This national spotlight is not new for Cleveland, as the city held the 2016 Republican National Convention where Trump accepted the GOP nomination.

But, this year’s event will look a little different for Forest City.

According to an interview with WKYC, via the New York Post, Black Lives Matter is already planning a “Presidential Debate Protest, said LaTonya Goldsby, the group’s Cleveland president.

“This presidential debate has just created chaos within the city,” Goldsby told the station, according to the New York Post.

But, Goldsby insisted there would be no escalation: “We have security plans and things in place to protect folks that are going to be in attendance. So, we aren’t looking to see any violence or escalation or anything like that.”

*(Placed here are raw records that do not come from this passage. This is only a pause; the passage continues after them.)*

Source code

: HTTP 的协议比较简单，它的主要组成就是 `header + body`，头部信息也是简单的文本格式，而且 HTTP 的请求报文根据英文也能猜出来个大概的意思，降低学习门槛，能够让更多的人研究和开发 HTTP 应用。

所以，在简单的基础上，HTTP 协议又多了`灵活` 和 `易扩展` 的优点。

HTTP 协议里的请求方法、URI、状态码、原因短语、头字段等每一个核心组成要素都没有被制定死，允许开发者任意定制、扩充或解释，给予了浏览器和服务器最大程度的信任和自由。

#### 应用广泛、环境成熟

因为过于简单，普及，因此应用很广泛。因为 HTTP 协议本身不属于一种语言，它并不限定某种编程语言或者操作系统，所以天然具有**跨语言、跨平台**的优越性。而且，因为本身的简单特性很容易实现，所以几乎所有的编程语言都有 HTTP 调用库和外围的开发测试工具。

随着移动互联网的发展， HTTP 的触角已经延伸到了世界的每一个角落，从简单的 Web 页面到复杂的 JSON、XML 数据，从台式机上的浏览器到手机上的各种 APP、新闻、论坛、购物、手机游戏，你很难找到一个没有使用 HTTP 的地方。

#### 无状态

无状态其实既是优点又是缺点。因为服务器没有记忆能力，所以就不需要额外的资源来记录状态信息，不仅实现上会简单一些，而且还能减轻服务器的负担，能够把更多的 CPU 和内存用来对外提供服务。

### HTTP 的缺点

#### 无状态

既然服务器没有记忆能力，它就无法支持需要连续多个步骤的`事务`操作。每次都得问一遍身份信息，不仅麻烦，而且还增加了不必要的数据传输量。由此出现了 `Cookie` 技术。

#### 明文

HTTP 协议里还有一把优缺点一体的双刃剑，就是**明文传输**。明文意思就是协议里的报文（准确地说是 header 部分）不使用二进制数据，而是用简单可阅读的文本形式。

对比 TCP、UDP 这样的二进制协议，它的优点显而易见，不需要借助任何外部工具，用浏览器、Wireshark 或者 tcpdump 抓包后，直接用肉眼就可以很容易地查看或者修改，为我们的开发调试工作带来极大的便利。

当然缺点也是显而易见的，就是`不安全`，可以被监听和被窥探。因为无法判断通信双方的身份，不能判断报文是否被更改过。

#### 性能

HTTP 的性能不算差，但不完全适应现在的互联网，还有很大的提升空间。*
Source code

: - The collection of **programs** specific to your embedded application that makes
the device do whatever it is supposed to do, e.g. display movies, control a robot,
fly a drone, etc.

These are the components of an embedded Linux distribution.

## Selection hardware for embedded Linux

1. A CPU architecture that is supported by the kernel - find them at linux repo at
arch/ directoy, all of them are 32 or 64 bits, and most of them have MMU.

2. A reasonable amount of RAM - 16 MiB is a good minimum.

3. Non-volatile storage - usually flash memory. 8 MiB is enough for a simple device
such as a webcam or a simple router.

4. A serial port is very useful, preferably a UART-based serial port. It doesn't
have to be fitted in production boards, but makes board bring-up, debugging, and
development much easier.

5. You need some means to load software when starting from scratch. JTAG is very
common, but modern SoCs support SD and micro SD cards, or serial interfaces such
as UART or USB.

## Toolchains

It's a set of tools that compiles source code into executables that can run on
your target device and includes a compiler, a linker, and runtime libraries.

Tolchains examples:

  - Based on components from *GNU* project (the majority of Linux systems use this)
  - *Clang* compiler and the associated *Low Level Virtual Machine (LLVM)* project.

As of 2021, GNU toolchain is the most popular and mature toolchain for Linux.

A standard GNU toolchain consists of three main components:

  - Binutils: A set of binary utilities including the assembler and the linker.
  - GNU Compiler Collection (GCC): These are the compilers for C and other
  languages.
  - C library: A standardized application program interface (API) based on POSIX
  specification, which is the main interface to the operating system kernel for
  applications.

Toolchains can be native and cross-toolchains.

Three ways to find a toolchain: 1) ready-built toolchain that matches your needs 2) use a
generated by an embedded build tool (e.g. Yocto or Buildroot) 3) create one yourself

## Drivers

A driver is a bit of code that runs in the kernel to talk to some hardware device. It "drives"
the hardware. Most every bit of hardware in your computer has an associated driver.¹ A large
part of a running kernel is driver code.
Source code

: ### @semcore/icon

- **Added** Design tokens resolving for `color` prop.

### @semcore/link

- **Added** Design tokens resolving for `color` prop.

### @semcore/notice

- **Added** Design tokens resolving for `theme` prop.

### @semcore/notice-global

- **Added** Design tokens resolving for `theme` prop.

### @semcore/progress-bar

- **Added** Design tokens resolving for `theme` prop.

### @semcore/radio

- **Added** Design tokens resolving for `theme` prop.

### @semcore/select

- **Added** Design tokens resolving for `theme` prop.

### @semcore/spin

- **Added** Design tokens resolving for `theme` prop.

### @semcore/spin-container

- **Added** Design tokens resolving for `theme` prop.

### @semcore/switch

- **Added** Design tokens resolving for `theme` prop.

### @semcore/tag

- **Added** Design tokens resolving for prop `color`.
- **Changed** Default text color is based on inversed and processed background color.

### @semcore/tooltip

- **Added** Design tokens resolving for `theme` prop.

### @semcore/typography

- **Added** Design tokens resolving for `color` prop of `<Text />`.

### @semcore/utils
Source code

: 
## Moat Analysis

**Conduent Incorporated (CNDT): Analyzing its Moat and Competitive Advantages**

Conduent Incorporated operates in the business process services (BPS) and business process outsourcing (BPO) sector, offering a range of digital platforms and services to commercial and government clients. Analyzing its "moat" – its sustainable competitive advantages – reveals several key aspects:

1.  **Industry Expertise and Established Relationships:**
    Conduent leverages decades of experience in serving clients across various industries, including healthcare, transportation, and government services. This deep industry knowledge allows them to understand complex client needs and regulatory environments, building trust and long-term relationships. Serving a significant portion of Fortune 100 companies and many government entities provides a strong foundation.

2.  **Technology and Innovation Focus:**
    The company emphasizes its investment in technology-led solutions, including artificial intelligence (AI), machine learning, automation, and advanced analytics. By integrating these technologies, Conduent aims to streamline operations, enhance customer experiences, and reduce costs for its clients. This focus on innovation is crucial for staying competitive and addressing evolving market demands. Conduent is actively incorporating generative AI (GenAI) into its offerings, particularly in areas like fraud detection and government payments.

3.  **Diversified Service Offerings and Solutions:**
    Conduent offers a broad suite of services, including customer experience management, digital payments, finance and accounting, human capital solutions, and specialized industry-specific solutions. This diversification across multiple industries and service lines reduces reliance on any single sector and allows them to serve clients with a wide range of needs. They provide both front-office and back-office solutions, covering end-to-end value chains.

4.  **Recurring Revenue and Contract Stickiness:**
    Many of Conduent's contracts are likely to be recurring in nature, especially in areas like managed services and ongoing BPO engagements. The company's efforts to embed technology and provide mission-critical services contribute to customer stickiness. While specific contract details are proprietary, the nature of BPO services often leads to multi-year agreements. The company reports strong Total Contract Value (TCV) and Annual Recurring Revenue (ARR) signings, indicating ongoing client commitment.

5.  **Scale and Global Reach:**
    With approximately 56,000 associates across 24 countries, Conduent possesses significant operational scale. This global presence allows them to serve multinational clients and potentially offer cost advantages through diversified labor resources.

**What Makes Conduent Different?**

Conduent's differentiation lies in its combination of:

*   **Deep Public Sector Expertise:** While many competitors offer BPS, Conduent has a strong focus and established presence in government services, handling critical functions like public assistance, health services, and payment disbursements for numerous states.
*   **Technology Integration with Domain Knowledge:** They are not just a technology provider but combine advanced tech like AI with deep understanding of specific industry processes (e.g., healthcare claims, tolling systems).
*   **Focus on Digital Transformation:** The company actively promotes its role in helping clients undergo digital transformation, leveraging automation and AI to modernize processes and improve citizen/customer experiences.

Despite the promise, the city has taken necessary precautions to ensure an extra layer of protection for city residents, protesters and out-of-town guests.

Major General John Harris, the Adjutant General of the Ohio National Guard, told WTOL11 that the heavy reinforcements were to ensure “everybody has a chance to express their First Amendment rights” safely, according to the New York Post.

“We’re hopeful that just having a presence, a large enough presence in the right places, will prevent any further necessity,” he told the station.

With the election only 35 days away and much of the country facing civil unrest, this debate is likely to spark protests not only in Cleveland but in other major cities around the country. And with this in mind, Cleveland is taking no chances.

Their main goal? To keep their city safe.